The bottom line is that he can do as he likes regardless of how you feel about it.

And the bottom line is also that you have choices you can make too. You're not under any obligation to fund his dream job. If you're not willing to, you are explaining this to the wrong audience.


----------



## Bobby5000 (Oct 19, 2011)

There are some tough issues but let's review one, support. HE SHOULD NOT THINK HE WILL EASILY PAY LESS SUPPORT. 
First, he will have to file a formal application to modify the existing matrimonial agreement and in the interim have to pay the current support. He will be required to provide tax returns, pay stubs and other information. She will explain her current needs, financing, etc. 

Is he going to hire a lawyer for this motion to modify, count on an initial 2,500- 3,500 with more needed as the lawyer says she is "surprised" about the opposition and the time has exceeded her projection. First wife has been checking the two of you out noting you have a nicer car, residence, clothes, etc, saying apparently nothing is too good for new wife but I have to struggle with what I have. First wife's friends and family tell her the problem is "she's been too nice" and needs to get a tough lawyer to protect herself and her family. 

Picture a heavyweight title fight- that's is like a prom date compared to the fight you two have coming. And if it comes out that he voluntarily took a lower paying job, the judge may impute income based upon what he could be earning.


----------



## unbelievable (Aug 20, 2010)

There are consequences for our choices. He chose to make babies and apparently chose to not voluntarily pay child support so his wages are garnished.
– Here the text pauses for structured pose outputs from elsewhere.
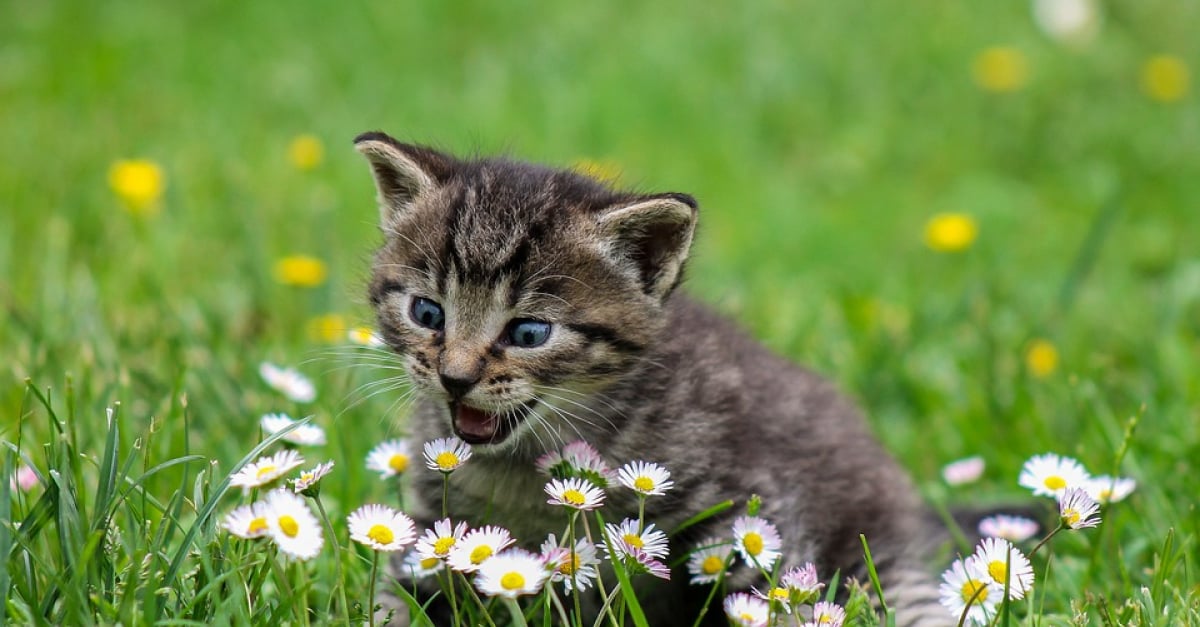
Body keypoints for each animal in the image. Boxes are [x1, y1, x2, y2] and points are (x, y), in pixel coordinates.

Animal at [350, 130, 950, 619]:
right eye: (427, 313)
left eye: (529, 333)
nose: (454, 377)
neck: (523, 466)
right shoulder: (434, 536)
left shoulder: (750, 519)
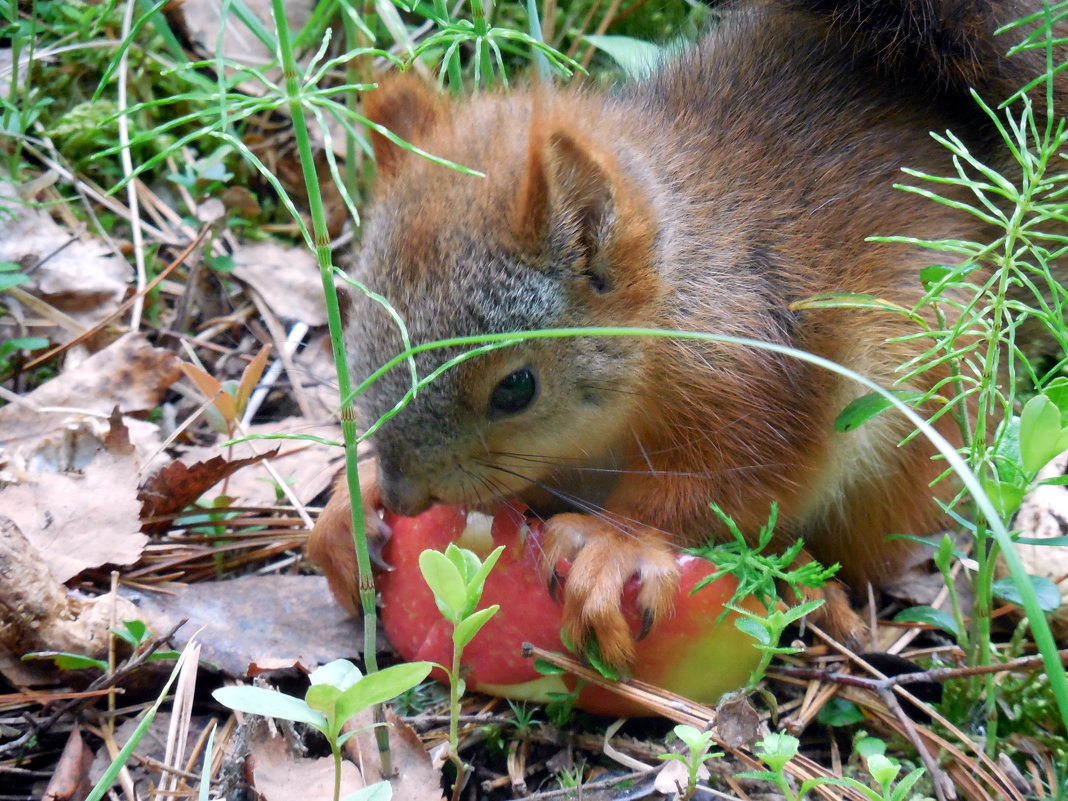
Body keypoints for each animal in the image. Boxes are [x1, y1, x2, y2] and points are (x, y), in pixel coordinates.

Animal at [307, 0, 1059, 666]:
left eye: (516, 388)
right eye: (359, 331)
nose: (406, 495)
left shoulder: (763, 380)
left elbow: (726, 482)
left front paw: (614, 546)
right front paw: (352, 505)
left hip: (913, 445)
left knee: (867, 553)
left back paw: (817, 593)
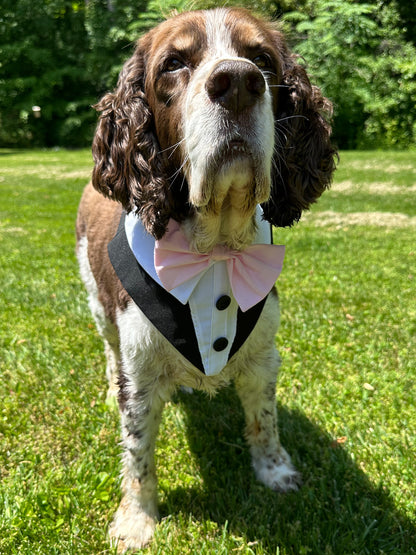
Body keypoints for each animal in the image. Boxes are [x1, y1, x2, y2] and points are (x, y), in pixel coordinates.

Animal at [75, 6, 338, 552]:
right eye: (174, 63)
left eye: (263, 60)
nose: (237, 82)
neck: (214, 249)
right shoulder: (139, 371)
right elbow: (138, 455)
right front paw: (137, 520)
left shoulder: (263, 357)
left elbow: (265, 421)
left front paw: (275, 473)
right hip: (97, 307)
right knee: (108, 351)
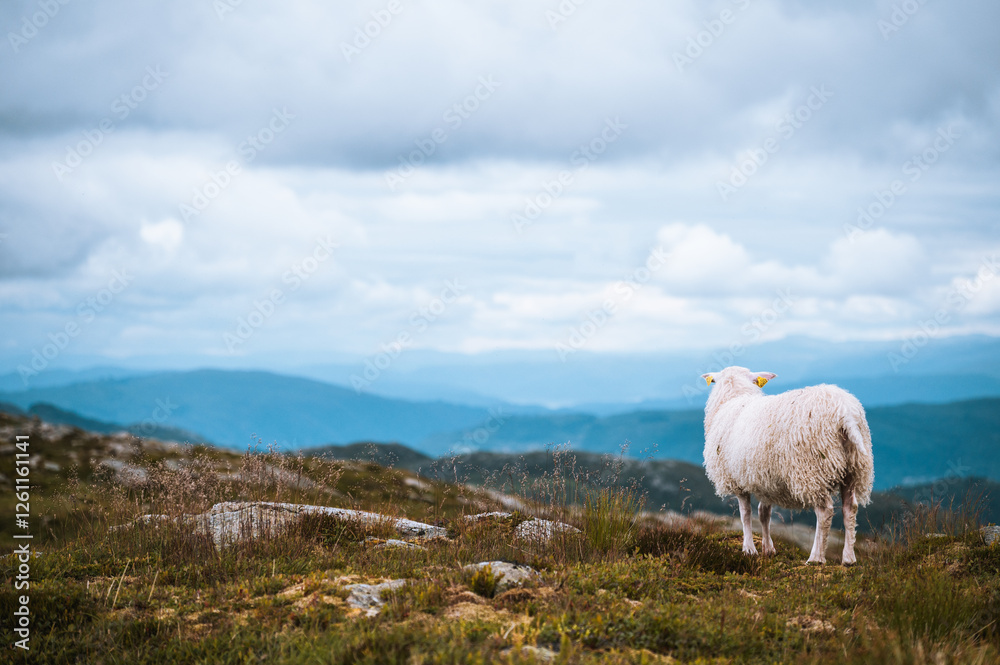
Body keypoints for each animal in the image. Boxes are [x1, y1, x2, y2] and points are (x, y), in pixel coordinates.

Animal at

He chose to take on debt he could not or would not voluntarily pay so he gets garnished. He might be "happy" working on bikes, being a circus clown, or being a Rockette, but he is a man and he has legal and moral obligations. A man does what is best for his family, not what happens to blow his skirt up this week. He can work on bikes at home in his off time. Who knows? That might turn out to eventually be a better paying gig. Right now, I don't see how someone in his position can justify cutting their contribution to family income in half.


----------



## Starstarfish (Apr 19, 2012)

If he leaves his job, and this great new thing doesn't work out, doesn't that meas he's trading in the tenure it took him 6 years to accomplish? Won't he then essentially start all over?

Also, does the think that he'll be bringing home more money and not paying support because he's planning on being paid under the table? 

He's playing with fire on that one.


----------



## Forest (Mar 29, 2014)

This is childish nonsense.

I wish he could run this plan by Dave Ramsey or (for you older folks) Bruce Williams. They'd chop him up like a food processor.

Its stupid, plain and simple. He want's to be a motorcycle mechanic? That would last about 6 months, and either he'd get tired, or his buddy would close up shop.

He needs to grow up and provide.


----------



## jorgegene (May 26, 2012)

what kind of work is he doing now making 37/hr?


----------